Investors are stepping up efforts to improve the quality of environmental information available for Asian property investments, with specialised hiring, internal training, and the use of green leases.
The move is driven in part by a continued paucity of data from operators, investment managers, and companies in the sector.
Danny Phuan, head of Asia-Pacific acquisitions and head of China at Allianz Real Estate, told AsianInvestor that the company had improved the quality of environmental data from its properties in China by expanding its use of so-called “green leases,” tenancy agreements that include clauses that help improve the environmental performance of a property.
Across the two business parks that it owns, the proportion of leases that are green increased from 8% to 25% in the year to the first quarter of 2022.
“We have found less resistance than we thought [from tenants],” Phuan said.
Robert-Jan Foortse, APG’s head of European real estate, pointed to the fund’s use of green leases to monitor and reduce embedded carbon when funding construction. “They are a prerequisite to ensure the sustainable construction and fit-out, usage, and maintenance of the properties where the operator and owner are separate entities,” he said.
Overall, green leases are “a great mechanism to ensure we as an owner get the asset-level data we require, including energy usage, greenhouse gas emissions, water usage, and waste to monitor and steer on ESG performance,” Foortse told AsianInvestor.
STAFFING FOCUS
Asian investors say timely hiring and continued internal training have been key to improving the level of environmental scrutiny on property assets.
Liza McDonald, head of responsible investments at Aware Super, said that an early focus on hiring, including in the property team, had been crucial in equipping the fund as the availability of skilled staff has tightened.
“We established a highly skilled and credentialled responsible investment team early on, and importantly, we’ve also developed ESG skills and awareness throughout the wider investment team,” she said.

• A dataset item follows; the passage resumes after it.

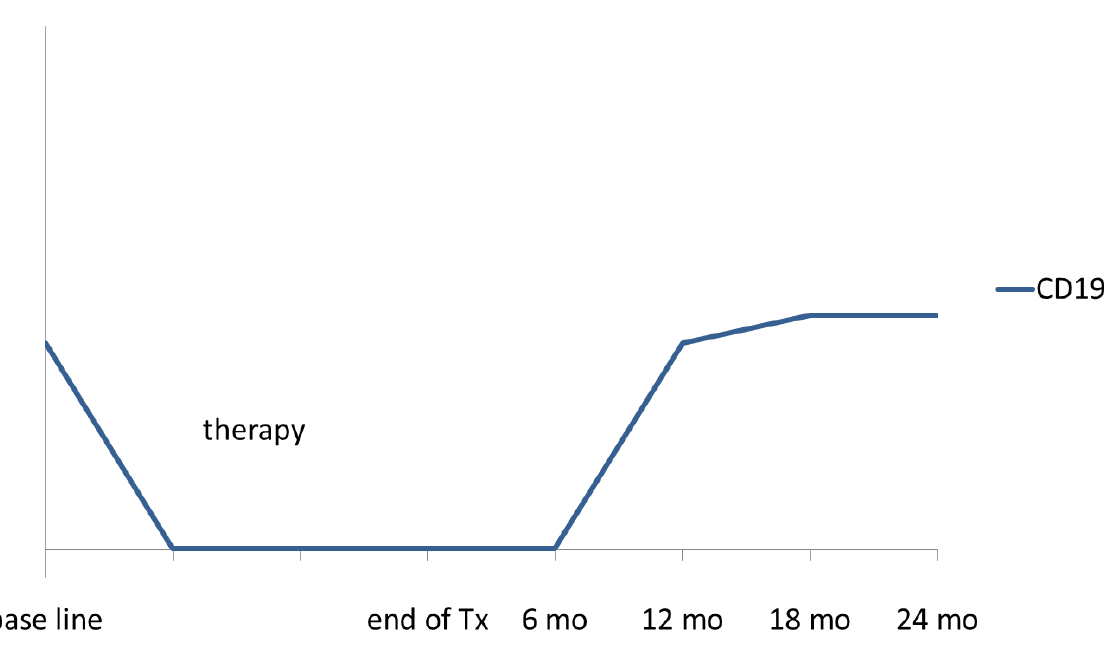
Figure 1. Schematic presentation of CD19 lymphocytes count in peripheral blood in NHL patients treated with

“There’s no doubt that demand for highly experienced ESG investment specialists has grown significantly in recent years. There’s still room for improvement in ESG skills and awareness across the global talent pool of investment specialists,” she said.
Toby Selman, who leads global real estate strategy at the New Zealand Superannuation Fund said that environmental knowledge in the sector was improving. “Investment professionals are more aware of ESG; there has been a lot more up-skilling. Now, if someone turned up and said they don’t know anything about [ESG] you would say that they were naïve,” he said.

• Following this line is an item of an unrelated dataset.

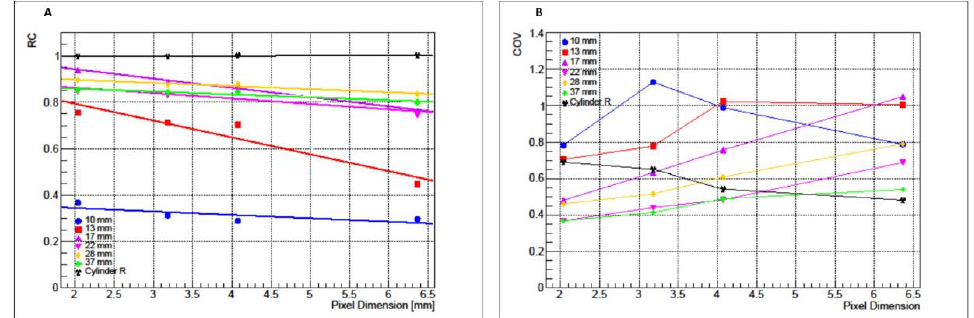
Figure 1. RC ( A ) and CoV ( B ) values for cylindrical phantom (black) and IEC NEMA Body phantom as functions of pixel dimension (inverse of matrix size).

At the fund, members of the responsible investment team are included in each prospective and actual property transaction, including during investment diligence, working alongside portfolio managers, he said.
Derk Welling, senior responsible investment and governance manager for global real estate investments at APG, echoed the importance of an established hiring strategy when it comes to improving scrutiny of assets’ environmental and social profiles.
APG has hired three ESG specialists into its Asia team in the last 18 months, including one for the property team. Globally, its ESG team now includes 30 staff, as well as a climate scientist and a dedicated ESG integration lead for global property investments, who is tasked with embedding ESG as a core focus of the investment team.
“This allows us access to specialists in various areas and per asset class. We recognise the increased demand for ESG specialists,” Welling told AsianInvestor.
MIND THE GAP
The drive to improve internal capacity for generating and collecting information is, in part, a response to continued gaps in the availability of data from investment managers, third parties, and companies themselves.
“There is still a long way to go. If I had one wish it would be that [companies and managers] place more emphasis on their carbon risk looking forward not just looking back,” said Fiona Mann, head of listed equities and ESG at Brighter Super said.
“Managers are getting a better handle on the financial impacts of climate change and what carbon emissions mean for the prices of assets. But examining the financial impacts of [carbon?] change means accounting for future emissions. It also means considering the implications for leverage, liquidity, and capital loss,” said Mann.